PHE recognised the need to engage a wider public health workforce to achieve these desired improvements in health and wellbeing and reductions in health inequalities. The allied health professions (AHPs), with a workforce of over 170,000 in the UK, have the potential make a significant contribution to this.
In April 2014, the professional bodies of the twelve allied health professions in the UK agreed a collective ambition to be recognised as an integral part of the public health workforce. Since then the professions have worked with PHE to raise the profile of the contribution AHPs can make to the public’s health.
This has clearly had an impact, AHPs are talking more about their public health role and system leaders have cited AHPs as a group with the enthusiasm, expertise and opportunity to contribute to improving the public’s health and wellbeing.
We have made fantastic progress and now we need to ensure that this momentum is maintained. It’s why I am proud to have supported the AHP Federation to produce ‘A strategy to develop the capacity, impact and profile of allied health professionals in public health’, published today (8 Dec).
The strategy’s vision is for AHPs to be recognised as an integral part of the public health workforce, with responsibility for designing and delivering improvements to health and well-being and reducing health inequalities.
The goal of the strategy is for public health to be part of every AHP’s role while also championing their specialist skills and knowledge that are a key part public health leadership and service re-design.
The 12 AHP professional bodies, the Council for AHP Research, the Council of Deans for Health and the Royal Society for Public Health (RSPH) have supported the development of this strategy and will be working independently and collectively to implement its vision and goals.

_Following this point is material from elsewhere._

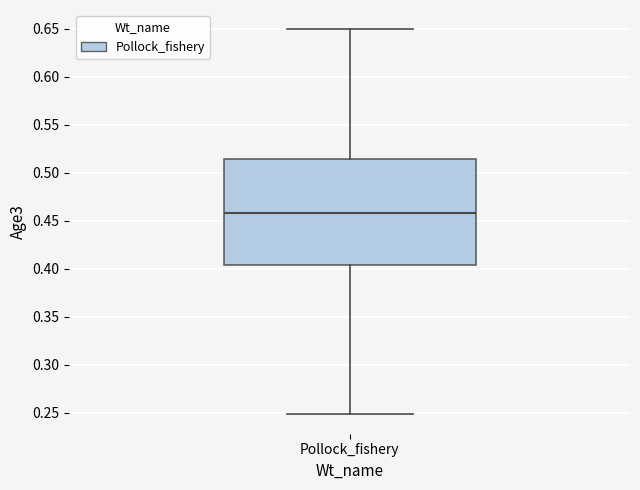

Read this box plot against the y-axis: the position of the median line, the range covered by the box, and the ends of both whiskers. The values are not printed on the chart, so give them approximately, as read against the axis.

median 0.460, box 0.405 to 0.515, whiskers 0.250 to 0.650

AHPs in practice and academia have demonstrated a marked increase in focus on population health and health inequalities. Many AHP interventions whilst not traditionally recognised as public health are contributing to prevention and health improvement.

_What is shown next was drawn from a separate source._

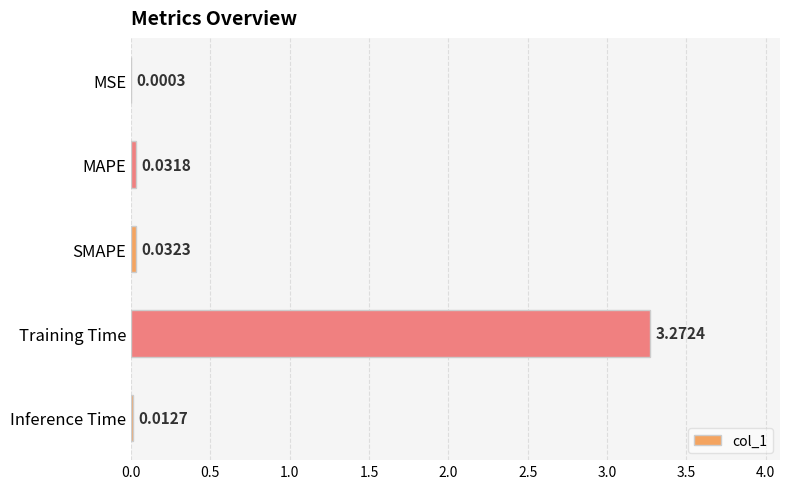

Which category has the highest value across all series?

Training Time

It is clear that knowledge about what improves population health is required to support changes in practice and therefore PHE commissioned a team of academics led by Sheffield Hallam University to undertake an initial review to:
- Identify examples where there is good evidence of impact on public health by AHPs and therefore an opportunity to broaden practice
- Identify areas which require more focus to demonstrate impact by AHPs on public health
Today we published the results of this work in a report - The role of allied health professionals in public health - examples of interventions delivered by allied health professionals that improve the publics’ health.

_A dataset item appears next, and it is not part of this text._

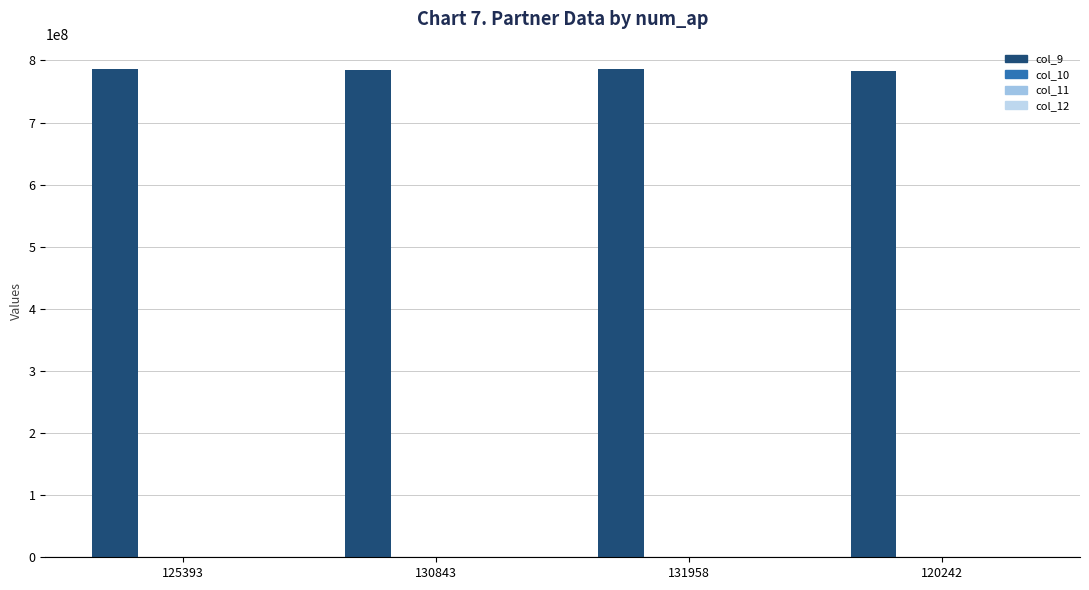

Where is col_9 nearest to the value 784741853?

130843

This report has provided some clear examples of where there is evidence of AHP impact on public health. These examples of interventions are intended to stimulate discussion between AHPs and public health specialists.
Traditionally AHPs have focused on therapeutic interventions for individuals and therefore the bulk of the outcomes measured and research undertaken reflects this.
Clearly interventions carried out by AHPs have the potential to impact the health of the wider population; however for this to become a reality, an increased focus on population level outcomes as well as outcomes on overall health and wellbeing for individuals is required.
There is a desire in England to widen the public health workforce contributing to health improvement, but this requires a commitment from AHPs at local level to collect and aggregate data and to make the impact of their interventions more explicit.
A move to demonstrate impact across populations would allow AHPs to systematically improve population health and wellbeing and address health inequalities.
AHPs alongside other health care professionals are responding to the call to action on prevention. Where services are designed by AHPs to deliver population level health outcomes, they will be able to plan evaluation into the intervention in order to demonstrate the impact.
There is an urgent need to develop tools to support the demonstration of population impact of health care professional interventions and I’m looking forward to working with the RSPH, nursing and pharmacy colleagues on this.